*WORK ITEM:*
A complete answer lists every line of the entries below where the string "getWhen" appears.
-- EXTRACTED MATERIAL follows --
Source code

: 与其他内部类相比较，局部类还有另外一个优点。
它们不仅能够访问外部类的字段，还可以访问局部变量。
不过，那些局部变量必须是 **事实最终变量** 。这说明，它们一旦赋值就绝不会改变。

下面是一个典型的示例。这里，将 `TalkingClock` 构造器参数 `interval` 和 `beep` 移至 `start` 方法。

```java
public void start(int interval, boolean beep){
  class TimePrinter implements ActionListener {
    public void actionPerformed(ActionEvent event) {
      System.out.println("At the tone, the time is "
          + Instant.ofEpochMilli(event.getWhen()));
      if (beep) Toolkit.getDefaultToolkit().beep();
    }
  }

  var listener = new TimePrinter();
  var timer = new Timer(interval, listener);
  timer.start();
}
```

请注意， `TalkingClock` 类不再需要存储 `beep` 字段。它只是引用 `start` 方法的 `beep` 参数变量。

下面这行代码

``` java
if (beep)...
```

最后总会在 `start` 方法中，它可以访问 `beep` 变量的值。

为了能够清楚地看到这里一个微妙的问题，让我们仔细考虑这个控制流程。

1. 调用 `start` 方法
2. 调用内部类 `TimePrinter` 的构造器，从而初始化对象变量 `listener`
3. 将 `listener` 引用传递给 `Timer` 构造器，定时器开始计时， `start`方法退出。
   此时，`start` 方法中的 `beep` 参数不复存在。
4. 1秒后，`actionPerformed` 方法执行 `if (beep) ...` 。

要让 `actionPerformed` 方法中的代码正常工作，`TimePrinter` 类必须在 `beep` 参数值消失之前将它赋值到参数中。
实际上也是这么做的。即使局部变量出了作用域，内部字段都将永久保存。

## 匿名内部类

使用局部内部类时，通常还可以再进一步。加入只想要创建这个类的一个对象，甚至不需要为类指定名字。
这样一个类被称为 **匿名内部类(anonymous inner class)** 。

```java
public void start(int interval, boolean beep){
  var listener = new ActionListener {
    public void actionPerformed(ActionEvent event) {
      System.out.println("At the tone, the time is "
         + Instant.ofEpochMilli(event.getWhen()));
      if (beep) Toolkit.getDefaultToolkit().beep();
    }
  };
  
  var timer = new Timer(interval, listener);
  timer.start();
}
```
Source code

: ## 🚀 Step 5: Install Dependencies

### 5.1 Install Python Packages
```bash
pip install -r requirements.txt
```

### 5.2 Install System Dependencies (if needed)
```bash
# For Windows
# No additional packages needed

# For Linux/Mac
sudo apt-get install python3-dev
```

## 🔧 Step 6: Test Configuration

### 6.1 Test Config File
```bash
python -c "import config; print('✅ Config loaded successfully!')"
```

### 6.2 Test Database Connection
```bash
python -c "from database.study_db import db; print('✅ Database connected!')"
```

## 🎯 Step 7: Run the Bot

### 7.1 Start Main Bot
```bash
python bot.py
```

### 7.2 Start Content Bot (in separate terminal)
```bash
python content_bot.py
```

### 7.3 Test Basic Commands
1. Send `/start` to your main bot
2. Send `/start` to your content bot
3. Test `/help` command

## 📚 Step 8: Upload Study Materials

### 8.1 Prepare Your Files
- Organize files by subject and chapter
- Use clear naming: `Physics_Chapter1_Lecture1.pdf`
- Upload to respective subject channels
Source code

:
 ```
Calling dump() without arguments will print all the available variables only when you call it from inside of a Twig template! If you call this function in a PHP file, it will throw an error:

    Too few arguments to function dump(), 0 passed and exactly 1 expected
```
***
-- EXTRACTED MATERIAL concluded --
*ANSWER:*
          + Instant.ofEpochMilli(event.getWhen()));
         + Instant.ofEpochMilli(event.getWhen()));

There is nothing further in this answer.